• [Vorliegender Textauszug]
↓↓↓

# Zwei Wörter vergleichen?



## Küffel (1 Oktober 2004)

Hallo,

bin einsteiger und probiere mich fast ausschließlich in FUP, vielleicht ist nun der Zeitpunkt gekommen um nach AWL überzugehen?!

Folgendes Problem:

1a) Ich habe ein Wort und möchte dieses mit einem anderen auf Gleichheit überprüfen und ein VKE=1 bei Gleichheit erhalten. 
Das kann doch nicht so schwer sein...

1b) Sollte die Lösung meines Problems nur in AWL umzusetzen sein, wie kann ich dann AWL in FUB einfügen? Da gibts doch bestimmt so etwas wie bei C wenn ich Assembler einbinde, oder?

Vielen Dank für eure Bemühungen

Küffel


----------



## Zottel (1 Oktober 2004)

1a)
L Wort1	// lade das 1.Wort in Akku 1
L Wort2	// lade das 2.Wort in Akku 1, wobei das 1. in Akku2 "rutscht"
=I		// vergleiche Akkus, Ergebnis ins VKE
= A0.4	// mit dem VKE kannst du normal weiterarbeiten...

1b) Du kannst auf AWL Darstellung umschalten und dann ein einzelnes Netzwerk in AWL schreiben. 
Bei der FUP-Darstellung des ganzen Bausteins erhältst du später an dieser Stelle eine Meldung, das Netzwerk sei nicht in FUP darstellbar und bekommst es wieder in AWL angezeigt.

↑↑↑

• [Bereitgestellte Angaben]

↓↓↓

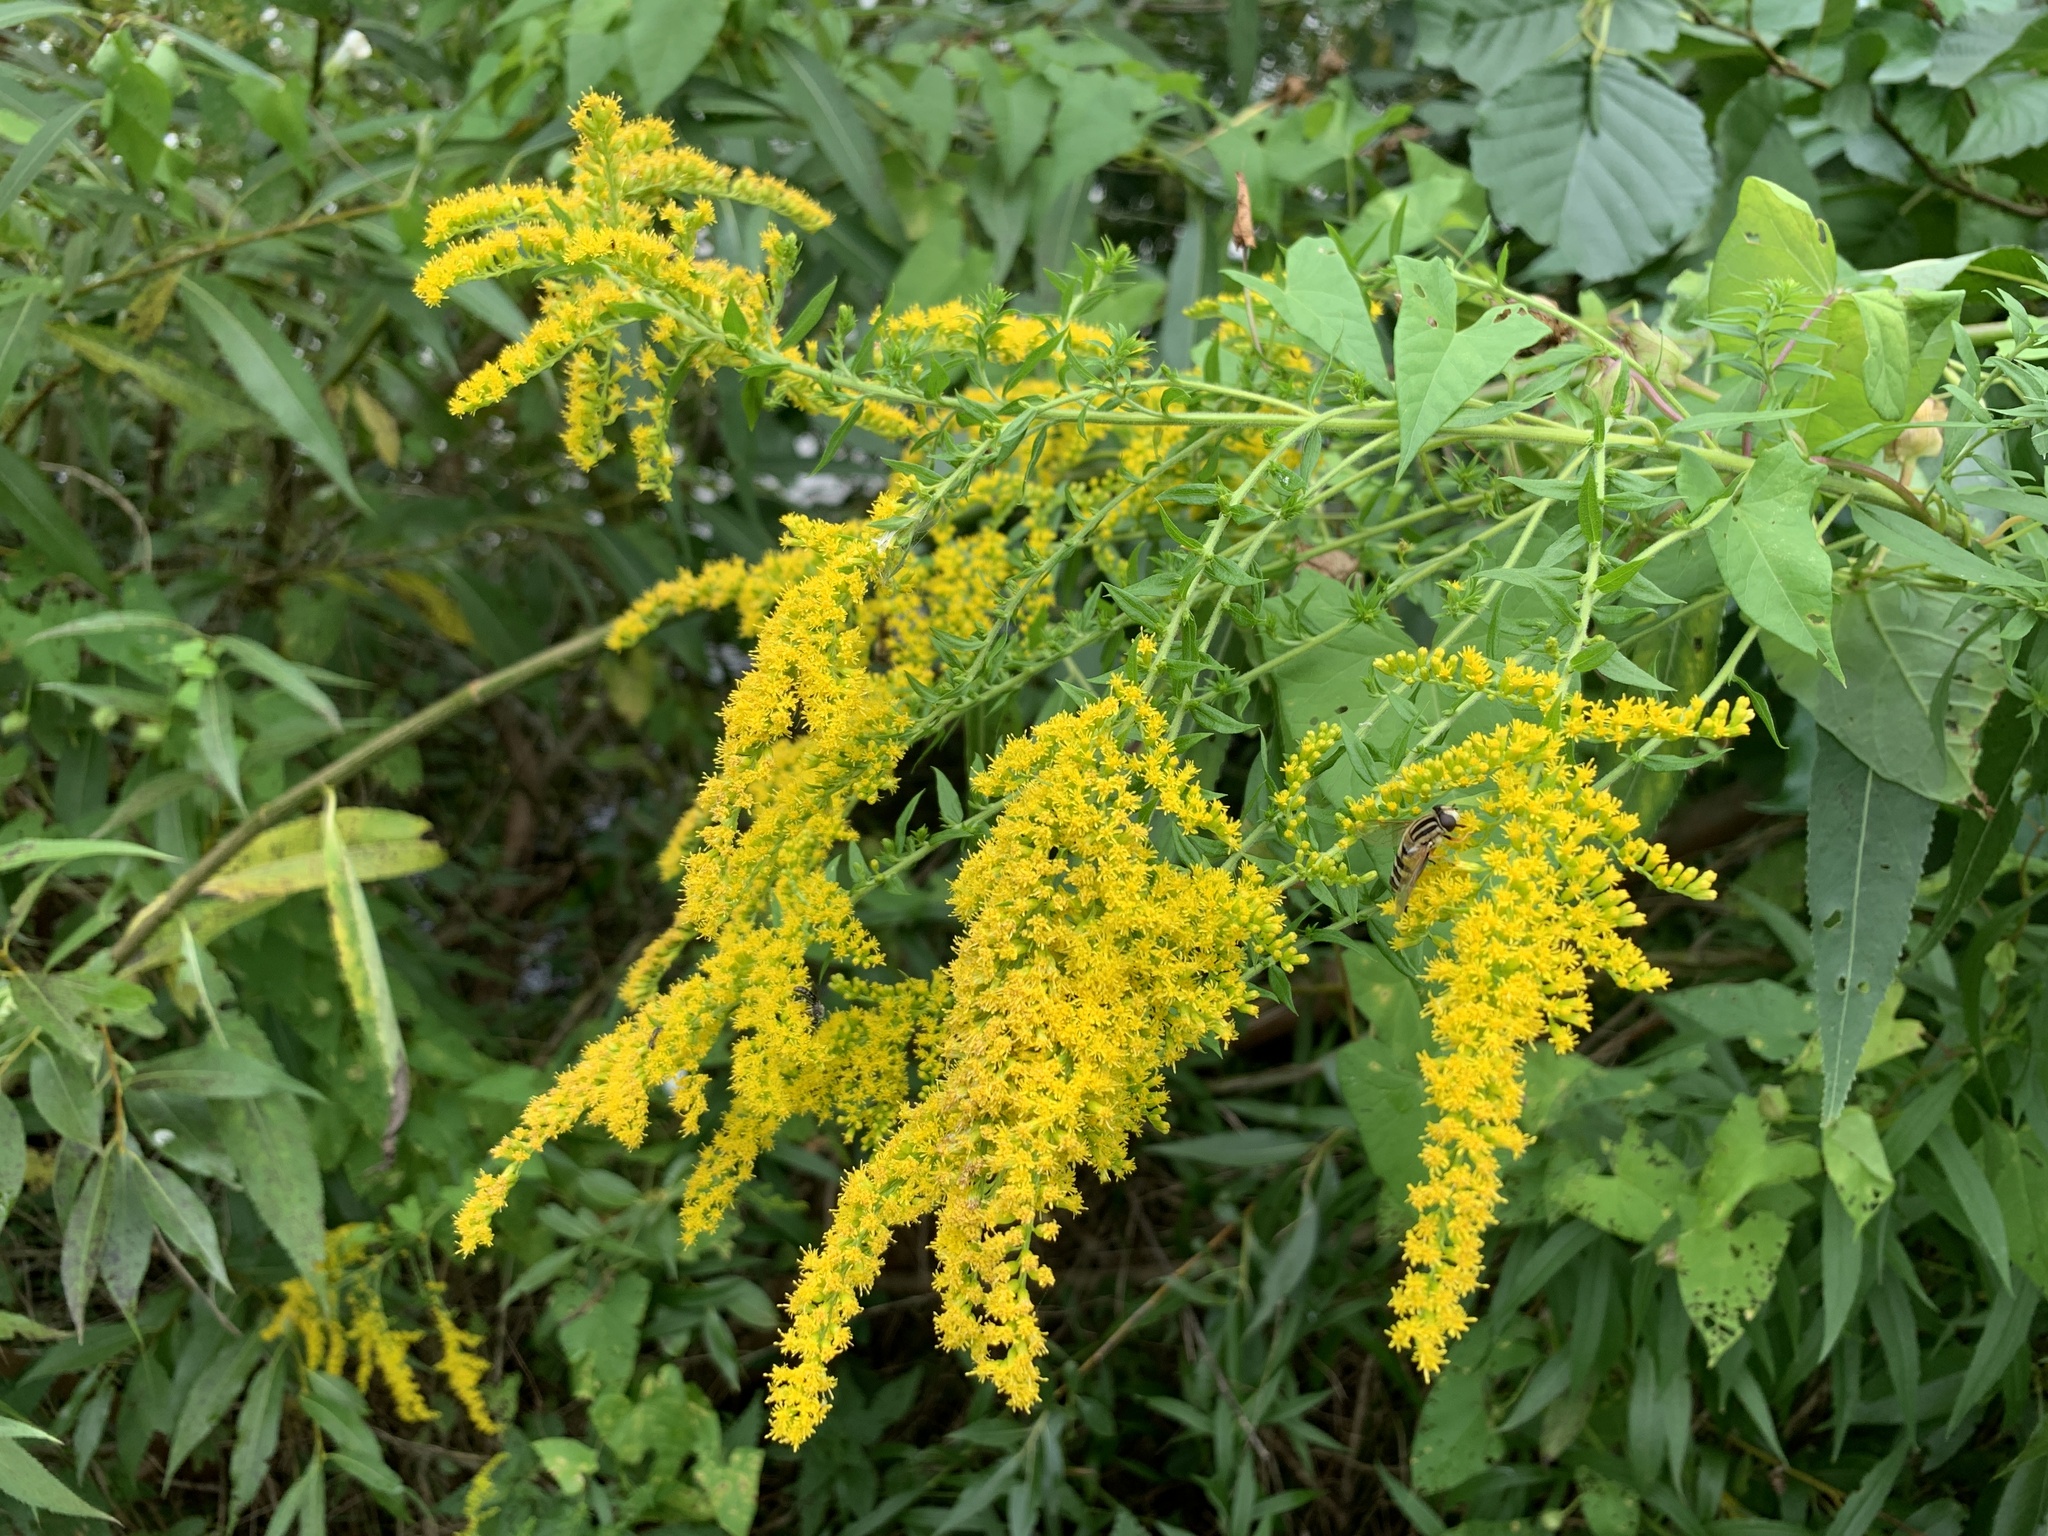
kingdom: Plantae
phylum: Tracheophyta
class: Magnoliopsida
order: Asterales
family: Asteraceae
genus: Solidago
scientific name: Solidago canadensis
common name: Canada goldenrod
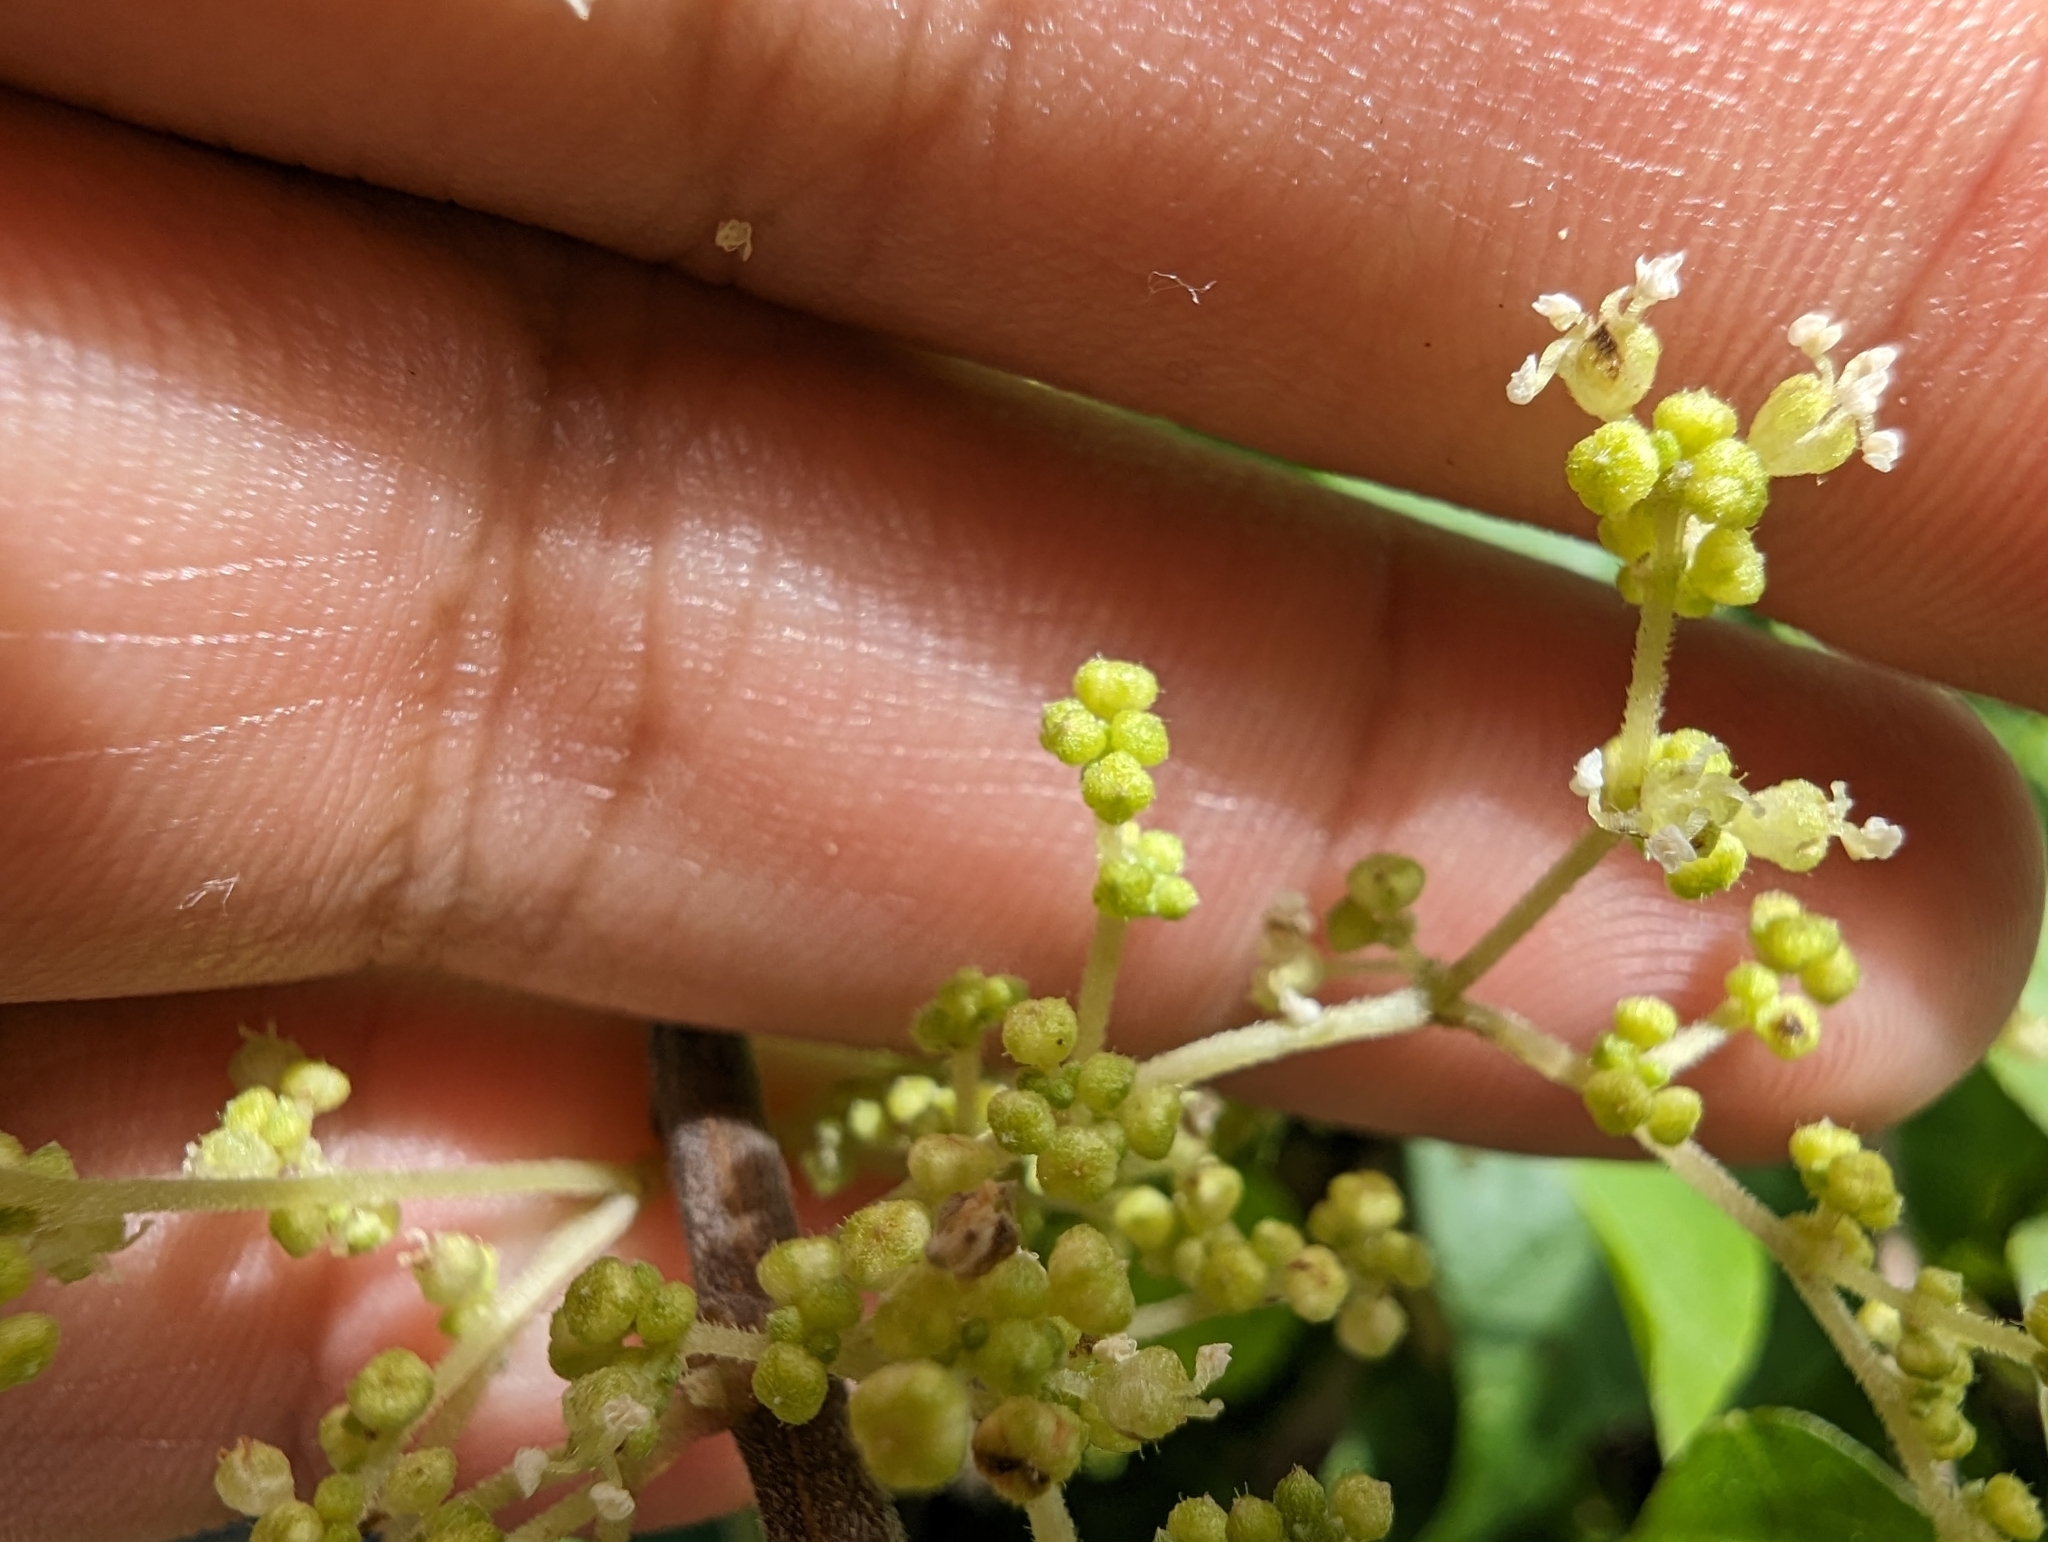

↑↑↑

Gib aus dem Forenthread zum Wortvergleich den Abschnitt von „## Zottel (1“ bis einschließlich „du normal weiterarbeiten...“ wortgetreu wieder. Die Datensätze stammen aus einer anderen Quelle.

## Zottel (1 Oktober 2004)

1a)
L Wort1	// lade das 1.Wort in Akku 1
L Wort2	// lade das 2.Wort in Akku 1, wobei das 1. in Akku2 "rutscht"
=I		// vergleiche Akkus, Ergebnis ins VKE
= A0.4	// mit dem VKE kannst du normal weiterarbeiten...